Exercise brief →
Arrange everything from the first line of the rows down through the line containing "reklam- och analyspartners som kan" as a JSON list of strings, one string per line. Leave out blank lines.

Supplied entries →

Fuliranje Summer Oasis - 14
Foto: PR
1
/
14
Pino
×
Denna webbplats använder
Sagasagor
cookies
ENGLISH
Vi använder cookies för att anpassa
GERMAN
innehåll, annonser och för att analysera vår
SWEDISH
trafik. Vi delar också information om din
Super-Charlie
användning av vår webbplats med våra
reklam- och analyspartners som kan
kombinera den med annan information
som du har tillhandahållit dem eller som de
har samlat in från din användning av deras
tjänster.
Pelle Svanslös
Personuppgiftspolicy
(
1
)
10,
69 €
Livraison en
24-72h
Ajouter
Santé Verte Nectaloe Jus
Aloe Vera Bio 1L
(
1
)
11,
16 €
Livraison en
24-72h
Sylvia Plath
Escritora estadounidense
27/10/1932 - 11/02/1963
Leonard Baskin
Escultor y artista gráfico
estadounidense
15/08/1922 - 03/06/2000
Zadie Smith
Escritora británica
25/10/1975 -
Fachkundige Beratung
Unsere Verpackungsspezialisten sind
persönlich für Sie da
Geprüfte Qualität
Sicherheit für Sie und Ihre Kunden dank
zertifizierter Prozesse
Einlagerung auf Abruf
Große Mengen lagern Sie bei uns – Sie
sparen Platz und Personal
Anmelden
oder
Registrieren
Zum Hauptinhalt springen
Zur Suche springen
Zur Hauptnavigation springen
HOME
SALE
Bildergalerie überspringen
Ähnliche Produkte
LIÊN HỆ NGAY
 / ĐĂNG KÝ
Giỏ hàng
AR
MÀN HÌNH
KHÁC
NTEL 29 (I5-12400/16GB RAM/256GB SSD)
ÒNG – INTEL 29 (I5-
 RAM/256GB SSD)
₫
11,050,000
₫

Solution →
[
  "Fuliranje Summer Oasis - 14",
  "Foto: PR",
  "1",
  "/",
  "14",
  "Pino",
  "×",
  "Denna webbplats använder",
  "Sagasagor",
  "cookies",
  "ENGLISH",
  "Vi använder cookies för att anpassa",
  "GERMAN",
  "innehåll, annonser och för att analysera vår",
  "SWEDISH",
  "trafik. Vi delar också information om din",
  "Super-Charlie",
  "användning av vår webbplats med våra",
  "reklam- och analyspartners som kan"
]